Фафхрд лишь коротко кивнул. Друзья склонились над глубоко вырезанными иероглифами, стараясь призвать на помощь свои скудные знания, полученные при изучении древних карт с изображением мест, где спрятаны клады, и чтении перехваченных у шпионов зашифрованных посланий.

— Семь черных… — с трудом прочел Фафхрд.

— …жрецов, — закончил Мышелов. — Это мы прочли правильно, кто бы там ни были эти жрецы. А дальше что-то про бога, зверя или дьявола — вот этот замысловатый иероглиф означает одно из трех, в зависимости от окружающих слов, которых я не понимаю. Это очень древняя надпись. И семь черных жрецов должны не то служить этому замысловатому иероглифу, не то держать его связанным, а может, и то, и другое.

— И пока будет длиться это служение, — продолжал разбирать Фафхрд, — этот самый бого-звере-дьявол будет лежать спокойно… или спать… или останется мертвым… или не встанет…

Внезапно Мышелов подскочил, болтая в воздухе ногами.

— А скала-то горячая! — пожаловался он.

Фафхрд кивнул. Даже через толстые подметки своих сапог из моржовой кожи он начал ощущать странное тепло.

— Горячее, чем пол в преисподней, — заметил Мышелов, подпрыгивая то на одной ноге, то на другой. — Ну что, Фафхрд?
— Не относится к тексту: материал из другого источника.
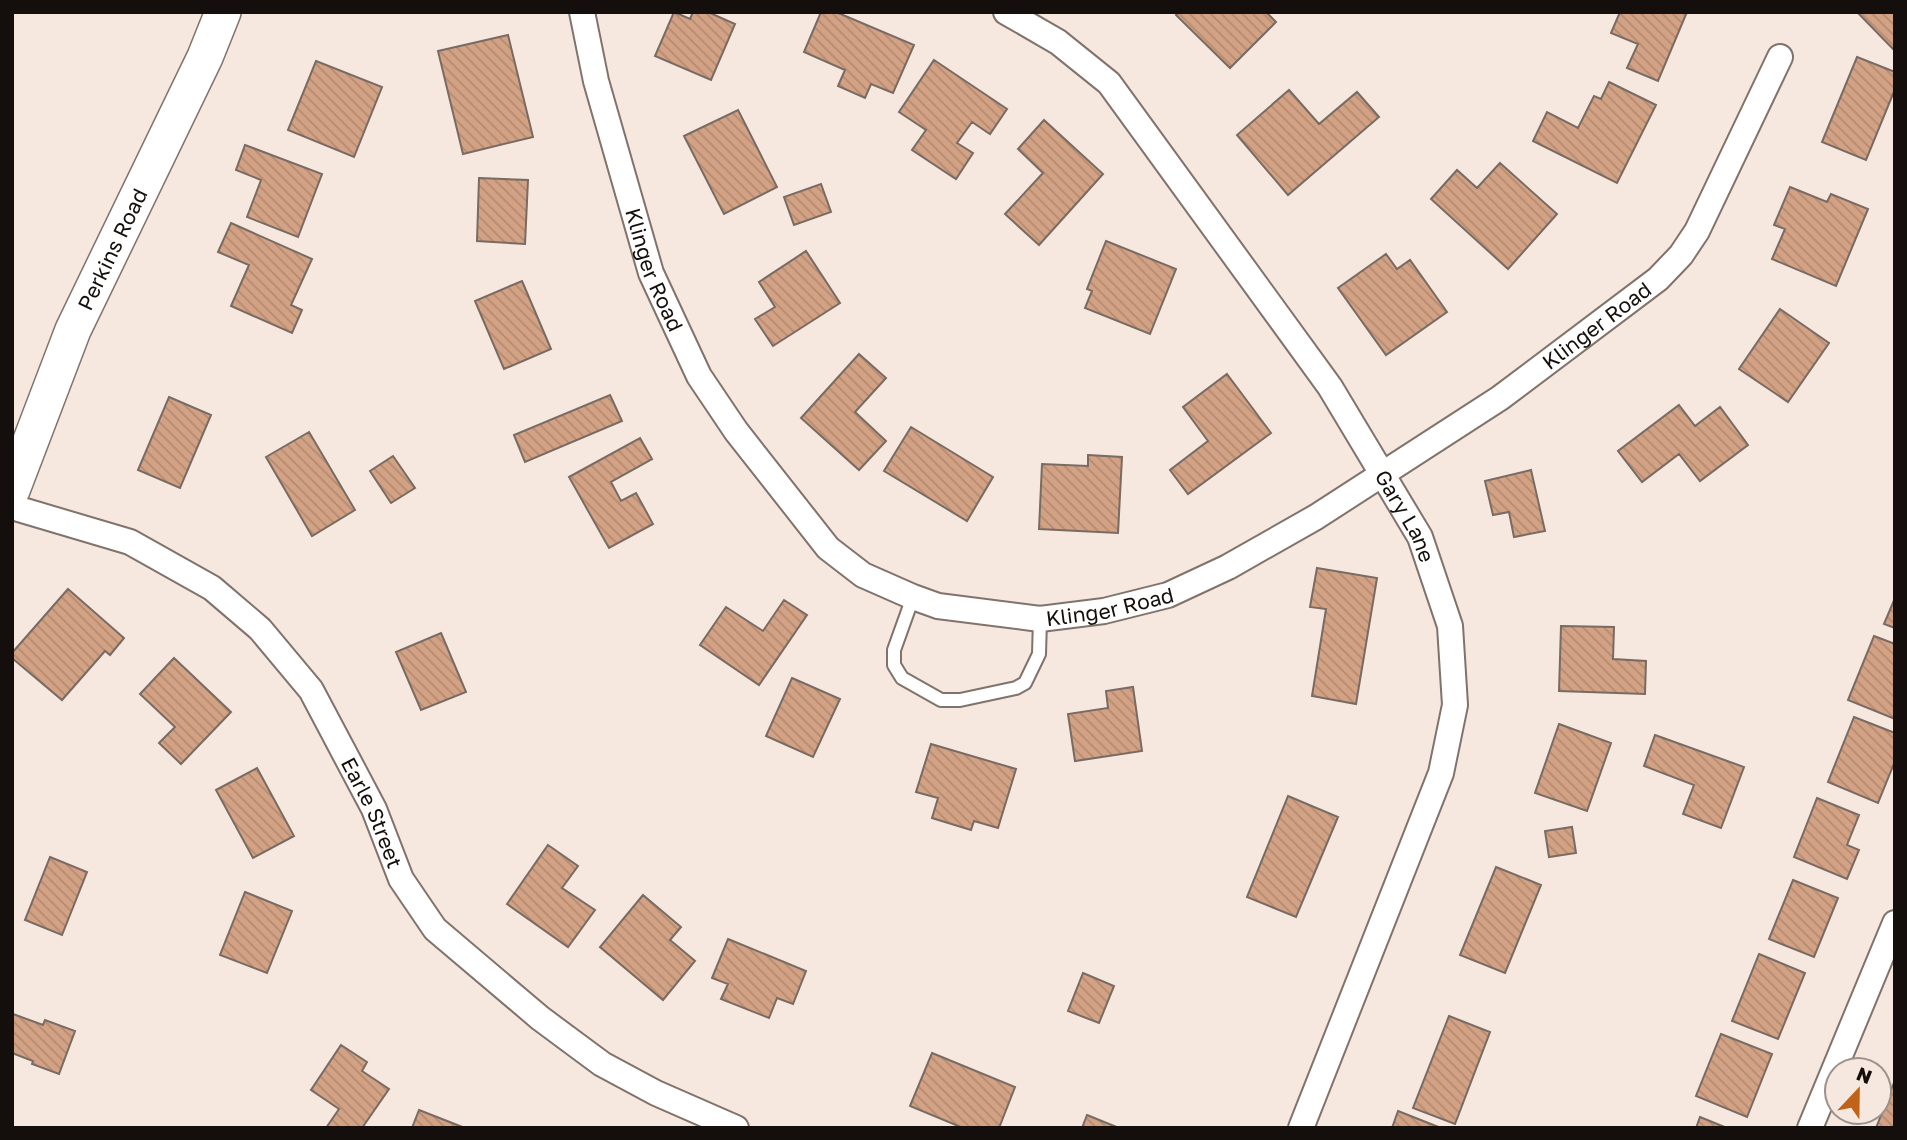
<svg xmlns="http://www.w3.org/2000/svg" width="1907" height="1140" viewBox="0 0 1907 1140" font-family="'Golos Text',sans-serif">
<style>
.building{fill:url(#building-back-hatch);stroke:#786b63;stroke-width:2}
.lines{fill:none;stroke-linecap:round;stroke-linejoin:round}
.lane-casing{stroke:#80736c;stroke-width:16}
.street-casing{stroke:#80736c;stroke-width:28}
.secondary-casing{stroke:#80736c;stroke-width:38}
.lane{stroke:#fff;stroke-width:12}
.street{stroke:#fff;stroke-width:24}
.secondary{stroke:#fff;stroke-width:35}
.labels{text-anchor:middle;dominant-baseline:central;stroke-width:5;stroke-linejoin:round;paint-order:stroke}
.street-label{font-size:21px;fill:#140f0c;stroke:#f6e7df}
</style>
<defs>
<pattern id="building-back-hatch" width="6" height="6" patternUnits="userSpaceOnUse" patternTransform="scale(1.75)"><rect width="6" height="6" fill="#d3a284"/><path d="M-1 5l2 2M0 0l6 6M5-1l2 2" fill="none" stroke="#b48a71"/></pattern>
</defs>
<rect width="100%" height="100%" fill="#f6e7df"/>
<!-- building -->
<path class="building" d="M674 12 690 19 693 12H708L735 24 711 80 655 56Z
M821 12H836L914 45 893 93 871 84 865 98 838 86 845 70 804 52Z
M1179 12H1266L1276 22 1230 68 1176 15Z
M1620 12H1687L1658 81 1627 68 1638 44 1611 33Z
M1857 12H1895V51Z
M508 35 533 137 463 154 438 51Z
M1857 57 1895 72V89L1866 160 1822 142Z
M934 60 1007 109 990 134 972 122 957 143 973 153 956 179 912 150 926 130 899 112Z
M316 61 382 87 354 157 288 130Z
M1609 82 1656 105 1617 183 1533 141 1547 112 1578 128 1594 96 1601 99Z
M1289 90 1319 124 1357 92 1379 117 1288 195 1237 135Z
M738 110 777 187 724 214 684 136Z
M1044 120 1103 174 1039 245 1005 214 1043 173 1018 149Z
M245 145 322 174 298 237 247 217 261 180 236 170Z
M1500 163 1557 214 1508 269 1431 199 1457 170 1477 188Z
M479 178 528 180 525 244 477 241Z
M821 184 831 212 794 225 784 197Z
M1790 187 1827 202 1831 194 1868 209 1836 286 1772 259 1785 229 1774 225Z
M231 223 312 259 291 305 302 310 292 333 231 306 249 265 218 252Z
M1106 241 1176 269 1150 334 1085 308 1092 291 1087 289Z
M806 251 840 303 773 346 755 319 775 307 759 282Z
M1386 254 1397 269 1410 260 1447 312 1386 355 1338 288Z
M522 281 551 349 504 369 475 301Z
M1780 309 1829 343 1788 402 1739 369Z
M859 354 886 378 855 412 886 441 859 470 801 418Z
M1227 374 1271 433 1188 494 1170 470 1208 441 1183 407Z
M610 395 622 421 525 462 514 435Z
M169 397 211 415 180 488 138 470Z
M1679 405 1695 426 1720 407 1748 445 1700 481 1679 454 1642 482 1618 451Z
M911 427 993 477 967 521 884 471Z
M309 432 355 510 312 536 266 457Z
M640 438 652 459 611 482 621 501 636 493 653 524 609 548 569 477Z
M1088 455 1122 457 1118 533 1039 529 1042 464 1088 466Z
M393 456 415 488 391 503 370 471Z
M1531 470 1545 531 1514 537 1509 512 1493 515 1485 481Z
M1317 568 1377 578 1356 704 1312 696 1326 609 1310 607Z
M68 589 124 638 110 655 105 651 62 700 12 658V653Z
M1895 598V628L1884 624Z
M784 600 807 615 759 685 700 645 726 607 763 631Z
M1561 626 1614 627 1613 659 1646 661 1645 694 1559 691Z
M441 633 466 692 421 710 396 652Z
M1874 636 1895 644V719L1848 700Z
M174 658 231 712 181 764 159 743 175 727 140 694Z
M792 678 840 699 813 757 766 736Z
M1133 687 1142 751 1075 761 1068 714 1108 708 1106 691Z
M1854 717 1895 733V761L1878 803 1828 782Z
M1559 724 1611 743 1587 811 1535 793Z
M1655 735 1744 767 1721 828 1683 814 1694 785 1644 766Z
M931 744 1016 769 998 828 974 821 971 830 932 818 938 798 916 792Z
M257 768 294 836 253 858 216 790Z
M1288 796 1338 817 1296 917 1247 897Z
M1817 798 1859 815 1847 845 1859 850 1847 879 1794 857Z
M1572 827 1576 853 1549 857 1545 831Z
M548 845 578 866 562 888 595 910 568 947 507 904Z
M50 857 87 872 62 935 25 920Z
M1496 867 1541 885 1505 973 1460 955Z
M1793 880 1838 898 1814 957 1769 939Z
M245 892 292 911 267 973 220 955Z
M643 895 681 927 670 940 695 961 663 1000 600 947Z
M728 939 806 971 793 1004 777 998 769 1018 721 999 728 984 712 978Z
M1759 954 1805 973 1778 1039 1732 1021Z
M1083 973 1114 986 1099 1023 1068 1011Z
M13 1014 43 1025 45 1020 75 1031 59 1074 32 1064 33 1061 12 1053Z
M1449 1016 1490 1032 1455 1124 1413 1108Z
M1721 1034 1772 1054 1747 1117 1696 1096Z
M341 1045 367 1062 362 1071 389 1089 362 1128H326L339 1109 311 1090Z
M932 1053 1015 1087 999 1128H963L910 1106Z
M1895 1080V1128H1876Z
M419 1110 465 1128H412Z
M1398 1111 1441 1128H1392Z
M1087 1115 1119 1128H1082Z
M1700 1117 1727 1128H1696Z"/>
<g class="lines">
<defs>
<path id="lane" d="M913 597 894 650V665L902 678 941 700H960L1016 688 1025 683 1039 654 1040 619"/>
<g id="street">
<path id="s1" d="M582 12 596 81 651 273 699 376 736 431 828 548 863 575 913 597 938 606 1040 619 1104 611 1168 595 1228 567 1316 517 1500 398 1658 279 1681 255 1697 231 1780 57"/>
<path id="s2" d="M1006 12 1058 42 1109 83 1330 387 1420 537 1450 626 1455 705 1441 773 1301 1128"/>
<path id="s3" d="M12 507 130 542 212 588 260 629 311 690 374 809 401 879 435 929 540 1018 602 1064 656 1093 736 1128"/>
<path d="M1810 1128 1895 923"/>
</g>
<g id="secondary">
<path id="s4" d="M12 490 73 330 205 57 223 12"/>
</g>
</defs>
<!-- lane casing -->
<use href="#lane" class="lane-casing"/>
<!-- street casing -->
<use href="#street" class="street-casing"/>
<!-- secondary casing -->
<use href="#secondary" class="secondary-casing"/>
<!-- lane -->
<use href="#lane" class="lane"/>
<!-- street -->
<use href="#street" class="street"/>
<!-- secondary -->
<use href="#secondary" class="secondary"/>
</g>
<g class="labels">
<!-- street labels -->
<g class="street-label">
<text stroke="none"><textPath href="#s4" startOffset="261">Perkins Road</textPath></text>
<text stroke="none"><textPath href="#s1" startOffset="268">Klinger Road</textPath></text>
<text stroke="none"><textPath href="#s1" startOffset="1465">Klinger Road</textPath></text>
<text stroke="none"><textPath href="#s2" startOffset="651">Gary Lane</textPath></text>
<text stroke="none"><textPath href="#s1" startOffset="898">Klinger Road</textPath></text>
<text stroke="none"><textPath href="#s3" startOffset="497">Earle Street</textPath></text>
</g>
</g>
<!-- border -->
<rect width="1907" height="1140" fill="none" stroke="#140f0c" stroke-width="28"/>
<!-- north arrow -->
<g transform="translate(1858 1091) rotate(22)"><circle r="33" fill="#f6e7df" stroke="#9c918b" stroke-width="2"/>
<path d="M0-5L12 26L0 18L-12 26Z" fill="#c06218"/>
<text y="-10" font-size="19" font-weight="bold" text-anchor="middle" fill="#140f0c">N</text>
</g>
</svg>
Полезем или нет?

Внезапно расхохотавшись, Фафхрд отозвался:

— Да ведь ты, малыш, уже давно принял решение! Разве это я завел разговор о громадных бриллиантах?

И они полезли, выбрав место, где конец гигантского хобота или щупальца, а может, и складка оплывшего подбородка выступала из гранитной скалы. Лезть было нелегко с самого начала: зеленые камни имели округлую форму без каких-либо следов долота или топора, что сильно поколебало и без того сомнительную теорию Фафхрда относительно того, что холм — наполовину рукотворный.

Друзья карабкались и карабкались вверх, изо ртов у них вырывались облака пара, хотя камень чуть ли не обжигал им руки. Дюйм за дюймом преодолев скользкую поверхность с помощью рук, ног, локтей, коленей и даже обожженных подбородков, они оказались на нижней губе одного из ртов зеленого холма. Похоже, на этом их восхождение и закончилось: громадная щека над ними была совершенно гладкой и выступала вперед на длину копья.

Однако Фафхрд снял со спины у Мышелова веревку, ранее служившую вантой на их разбитом одномачтовике, завязал на конце петлю и бросил ее в сторону лба, из которого торчало нечто вроде рога или короткого щупальца. Петля села на место с первого же раза. Фафхрд, навалившись всем своим весом, натянул веревку, проверяя ее на прочность, после чего вопросительно взглянул на спутника.

— Что ты надумал? — осведомился Мышелов, любовно приникнув к скале. — Эта затея начинает казаться мне дурацкой.

— А как же алмаз? — с добродушной иронией отозвался Фафхрд. — Он ведь такой большой, Мышелов, просто громадный!

— Скорее всего, это кусок кварца, — кисло ответил Мышелов. — У меня что-то пропал к нему аппетит.

— А вот я, — вскричал Фафхрд, — наоборот нагулял аппетит!

И, держась за веревку, он прыгнул в пустоту, плавной дугой огибая щеку в прозрачном, залитом солнечными лучами воздухе.